The Beer Institute has stood firm on its opposition to defining serving size by fluid ounces of pure ethanol and routinely calling mixed cocktails misleading given the varying amounts of alcoholic ingredients used to make each drink.
“When you start adding alcoholic mixers, it’s very easy to have more than one serving of alcohol in a cocktail,” said Thorne.
But with the ruling still in its infancy stages, most brewers and beer importers have yet to indicate where they stand.
“I think they are all coming at it from different business perspectives,” Thorne said.
Mary Rait, a regulatory specialist for Craft Brew Alliance — which produces and markets the Widmer Brothers, Redhook, Kona and Omission craft brands — said CBA is essentially “neutral” on the topic.

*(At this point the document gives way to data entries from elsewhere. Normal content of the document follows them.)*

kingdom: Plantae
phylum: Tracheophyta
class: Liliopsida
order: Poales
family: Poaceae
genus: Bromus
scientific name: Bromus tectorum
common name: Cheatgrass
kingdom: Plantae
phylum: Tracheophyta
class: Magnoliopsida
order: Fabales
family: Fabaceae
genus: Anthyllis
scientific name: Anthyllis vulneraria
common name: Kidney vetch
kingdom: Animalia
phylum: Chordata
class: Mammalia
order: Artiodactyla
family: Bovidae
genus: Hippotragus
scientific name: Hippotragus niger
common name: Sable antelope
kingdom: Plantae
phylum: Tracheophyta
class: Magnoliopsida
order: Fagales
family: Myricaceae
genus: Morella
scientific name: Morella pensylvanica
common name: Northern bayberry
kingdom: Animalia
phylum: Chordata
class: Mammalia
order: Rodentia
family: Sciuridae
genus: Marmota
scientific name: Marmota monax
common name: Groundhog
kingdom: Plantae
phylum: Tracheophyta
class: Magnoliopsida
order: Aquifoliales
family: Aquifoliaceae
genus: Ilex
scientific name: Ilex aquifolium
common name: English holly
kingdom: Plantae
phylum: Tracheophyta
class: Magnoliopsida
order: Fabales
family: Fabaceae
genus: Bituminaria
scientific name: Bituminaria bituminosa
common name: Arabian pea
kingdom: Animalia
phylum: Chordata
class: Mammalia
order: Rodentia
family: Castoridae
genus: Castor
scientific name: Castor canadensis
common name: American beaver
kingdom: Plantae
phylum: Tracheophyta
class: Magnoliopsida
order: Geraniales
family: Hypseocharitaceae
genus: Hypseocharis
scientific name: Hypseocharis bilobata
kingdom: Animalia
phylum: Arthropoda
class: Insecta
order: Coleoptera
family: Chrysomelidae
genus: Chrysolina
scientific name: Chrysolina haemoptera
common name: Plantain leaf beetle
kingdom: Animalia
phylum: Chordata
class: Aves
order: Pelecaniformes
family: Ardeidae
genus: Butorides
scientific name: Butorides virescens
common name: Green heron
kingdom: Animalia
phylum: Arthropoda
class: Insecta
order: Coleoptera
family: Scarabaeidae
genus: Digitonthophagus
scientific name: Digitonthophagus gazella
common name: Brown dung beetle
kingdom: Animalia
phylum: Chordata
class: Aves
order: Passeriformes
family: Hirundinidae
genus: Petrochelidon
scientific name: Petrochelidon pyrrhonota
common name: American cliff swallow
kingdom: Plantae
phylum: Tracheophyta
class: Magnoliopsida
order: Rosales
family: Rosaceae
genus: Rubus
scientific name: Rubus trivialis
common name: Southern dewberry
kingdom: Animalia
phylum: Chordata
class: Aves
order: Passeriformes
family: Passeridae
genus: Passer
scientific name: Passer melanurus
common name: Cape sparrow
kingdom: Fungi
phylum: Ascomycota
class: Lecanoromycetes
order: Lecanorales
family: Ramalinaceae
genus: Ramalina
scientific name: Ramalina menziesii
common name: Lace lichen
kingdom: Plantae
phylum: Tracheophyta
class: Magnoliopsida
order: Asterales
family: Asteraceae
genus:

“Our craft beer consumers generally have not asked for this information to be on our labels,” she said. “I think the positive is that you can respond to what consumers might want, but the negative would be the costs associated with redesigning your labels to include the nutritional information as well as the costs associated with testing product.”
So can brewers expect a mandatory ruling in the future? Rait said it’s possible.
“I think the interim ruling could be a warning of sorts to say ‘look what is coming our way,’” she said. “If it were mandatory we would obviously comply but it would be pretty expensive.”